Work instructions:
Each line in the entries that has the word "JavaScript" has to be copied.

(Entries taken from a collection)
---
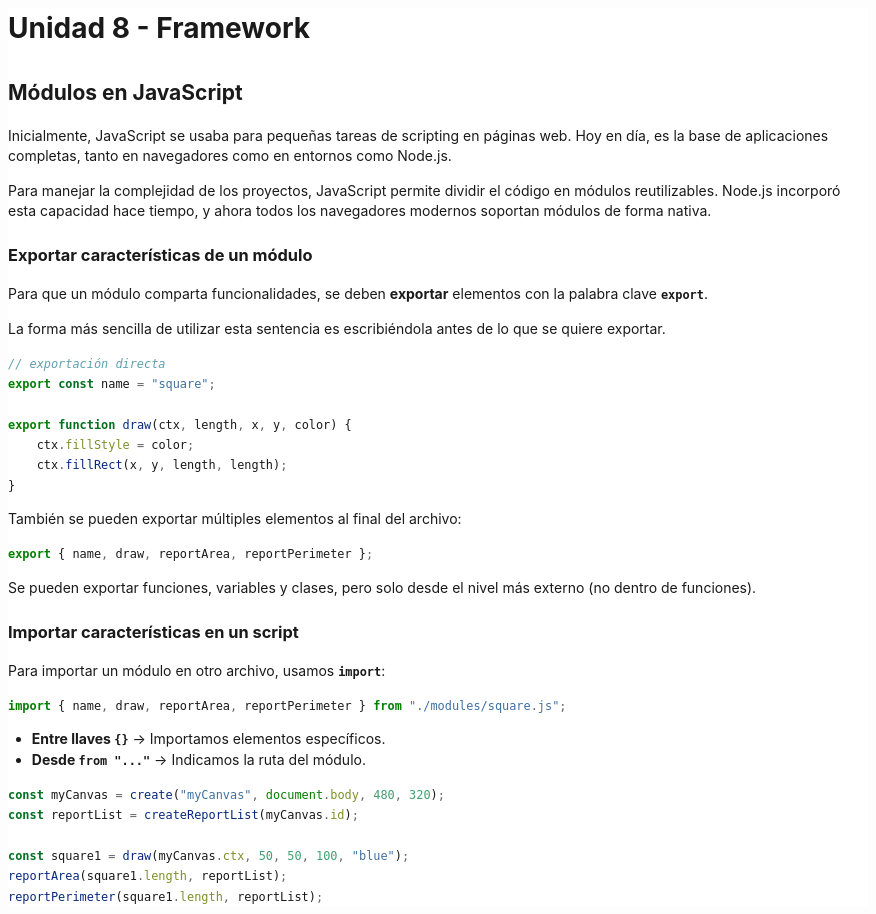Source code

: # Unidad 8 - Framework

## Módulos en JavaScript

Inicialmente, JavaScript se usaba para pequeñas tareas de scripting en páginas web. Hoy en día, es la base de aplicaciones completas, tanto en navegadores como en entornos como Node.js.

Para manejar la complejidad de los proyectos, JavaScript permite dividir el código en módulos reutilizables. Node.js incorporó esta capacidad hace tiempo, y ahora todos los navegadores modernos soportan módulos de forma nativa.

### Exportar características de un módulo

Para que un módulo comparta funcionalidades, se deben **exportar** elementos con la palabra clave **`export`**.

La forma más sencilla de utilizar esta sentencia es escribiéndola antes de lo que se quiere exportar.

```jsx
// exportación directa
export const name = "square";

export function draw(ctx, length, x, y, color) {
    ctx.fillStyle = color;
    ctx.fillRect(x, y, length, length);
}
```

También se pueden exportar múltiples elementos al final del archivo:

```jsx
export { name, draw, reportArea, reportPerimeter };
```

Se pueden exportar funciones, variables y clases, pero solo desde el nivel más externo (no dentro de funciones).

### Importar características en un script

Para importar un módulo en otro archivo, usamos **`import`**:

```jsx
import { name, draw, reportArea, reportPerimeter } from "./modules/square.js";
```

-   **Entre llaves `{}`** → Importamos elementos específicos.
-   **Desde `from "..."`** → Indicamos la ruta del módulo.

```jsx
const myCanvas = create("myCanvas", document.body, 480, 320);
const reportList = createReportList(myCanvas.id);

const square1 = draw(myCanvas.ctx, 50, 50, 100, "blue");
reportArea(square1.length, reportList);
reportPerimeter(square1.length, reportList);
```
---
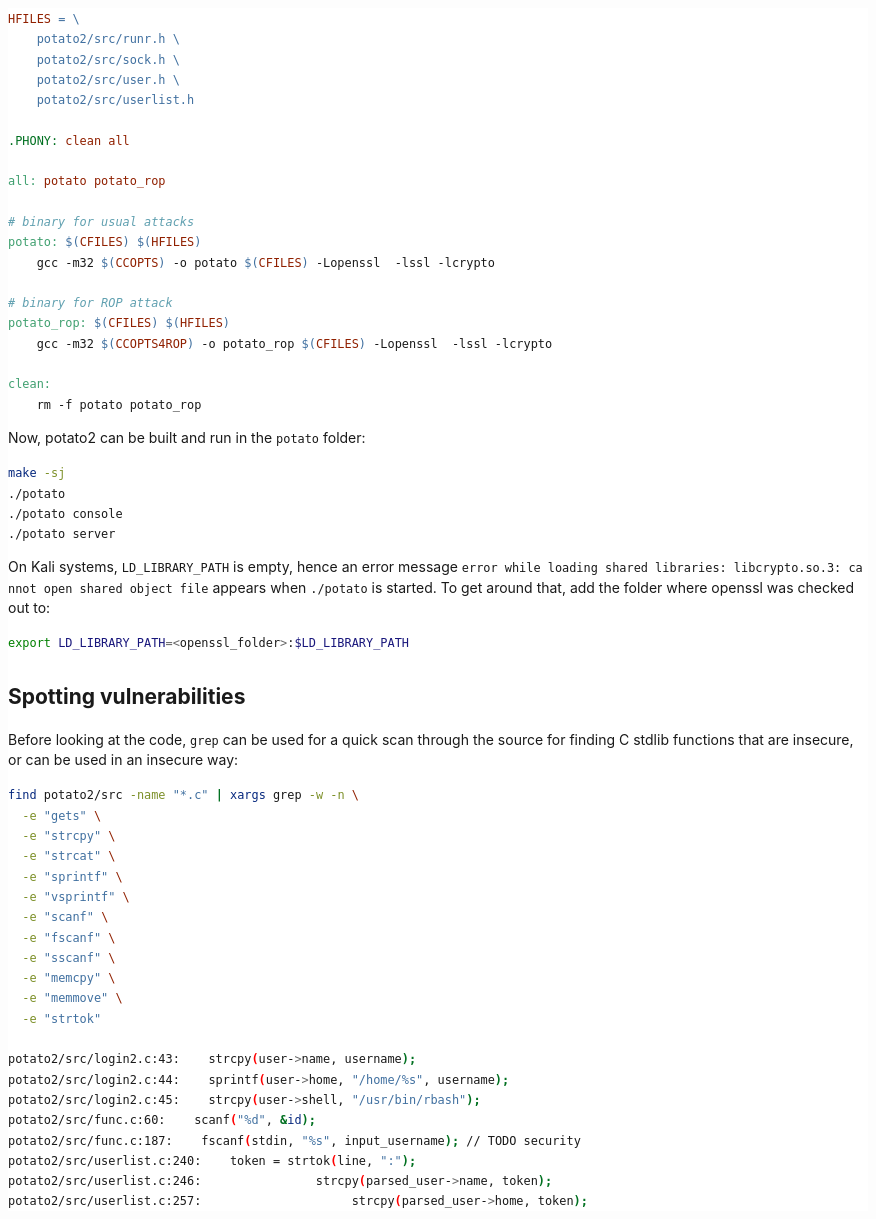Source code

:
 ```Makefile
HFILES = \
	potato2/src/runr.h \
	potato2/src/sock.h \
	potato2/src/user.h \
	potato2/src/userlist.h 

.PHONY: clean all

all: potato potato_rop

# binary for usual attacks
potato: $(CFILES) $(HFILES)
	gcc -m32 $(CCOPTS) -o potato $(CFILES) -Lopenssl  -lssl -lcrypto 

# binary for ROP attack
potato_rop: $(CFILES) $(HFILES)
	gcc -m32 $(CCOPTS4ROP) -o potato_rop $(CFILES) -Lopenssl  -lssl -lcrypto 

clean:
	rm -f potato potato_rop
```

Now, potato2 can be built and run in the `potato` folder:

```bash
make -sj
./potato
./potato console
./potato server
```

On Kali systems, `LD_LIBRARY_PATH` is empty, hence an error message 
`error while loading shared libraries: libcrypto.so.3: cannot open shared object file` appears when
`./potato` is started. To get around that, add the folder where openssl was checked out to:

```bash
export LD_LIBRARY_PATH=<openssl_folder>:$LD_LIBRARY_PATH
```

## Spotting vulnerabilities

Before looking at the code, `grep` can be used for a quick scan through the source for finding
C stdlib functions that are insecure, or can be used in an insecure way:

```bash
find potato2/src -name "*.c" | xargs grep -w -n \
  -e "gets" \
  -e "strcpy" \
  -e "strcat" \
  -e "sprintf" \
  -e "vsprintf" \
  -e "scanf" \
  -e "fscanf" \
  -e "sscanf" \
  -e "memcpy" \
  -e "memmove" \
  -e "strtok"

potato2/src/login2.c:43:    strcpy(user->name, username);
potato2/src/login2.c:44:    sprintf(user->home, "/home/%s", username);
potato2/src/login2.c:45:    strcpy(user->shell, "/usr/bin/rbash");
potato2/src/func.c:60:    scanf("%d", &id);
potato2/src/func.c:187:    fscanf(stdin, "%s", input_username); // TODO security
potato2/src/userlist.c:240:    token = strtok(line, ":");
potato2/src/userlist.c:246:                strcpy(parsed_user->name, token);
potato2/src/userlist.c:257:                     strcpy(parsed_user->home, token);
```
---
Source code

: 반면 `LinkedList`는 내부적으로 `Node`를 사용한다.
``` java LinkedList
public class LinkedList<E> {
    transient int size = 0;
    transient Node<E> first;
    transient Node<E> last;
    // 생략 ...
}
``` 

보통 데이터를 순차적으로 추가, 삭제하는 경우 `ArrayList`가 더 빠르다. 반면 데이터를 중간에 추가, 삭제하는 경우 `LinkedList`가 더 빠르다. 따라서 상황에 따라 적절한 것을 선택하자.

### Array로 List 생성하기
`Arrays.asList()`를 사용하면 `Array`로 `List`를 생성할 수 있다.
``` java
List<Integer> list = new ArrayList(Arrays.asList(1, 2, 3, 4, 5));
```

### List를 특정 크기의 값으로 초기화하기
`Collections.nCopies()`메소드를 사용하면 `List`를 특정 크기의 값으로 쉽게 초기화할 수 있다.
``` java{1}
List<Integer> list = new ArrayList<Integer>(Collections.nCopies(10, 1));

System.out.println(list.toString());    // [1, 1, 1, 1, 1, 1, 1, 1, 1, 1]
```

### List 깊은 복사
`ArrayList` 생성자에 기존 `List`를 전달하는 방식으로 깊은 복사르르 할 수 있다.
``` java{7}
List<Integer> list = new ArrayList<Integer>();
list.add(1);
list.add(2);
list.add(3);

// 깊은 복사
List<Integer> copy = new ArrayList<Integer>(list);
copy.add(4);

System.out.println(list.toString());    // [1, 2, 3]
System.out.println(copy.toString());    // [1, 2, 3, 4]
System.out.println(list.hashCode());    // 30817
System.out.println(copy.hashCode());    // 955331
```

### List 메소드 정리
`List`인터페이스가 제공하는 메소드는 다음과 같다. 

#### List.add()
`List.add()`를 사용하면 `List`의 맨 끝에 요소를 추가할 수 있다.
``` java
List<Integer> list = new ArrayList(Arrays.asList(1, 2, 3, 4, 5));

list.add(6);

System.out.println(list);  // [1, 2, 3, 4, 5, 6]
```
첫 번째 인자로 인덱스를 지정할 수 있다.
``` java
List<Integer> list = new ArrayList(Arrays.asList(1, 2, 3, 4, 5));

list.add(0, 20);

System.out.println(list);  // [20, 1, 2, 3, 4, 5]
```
---
Answer:
## Módulos en JavaScript
Inicialmente, JavaScript se usaba para pequeñas tareas de scripting en páginas web. Hoy en día, es la base de aplicaciones completas, tanto en navegadores como en entornos como Node.js.
Para manejar la complejidad de los proyectos, JavaScript permite dividir el código en módulos reutilizables. Node.js incorporó esta capacidad hace tiempo, y ahora todos los navegadores modernos soportan módulos de forma nativa.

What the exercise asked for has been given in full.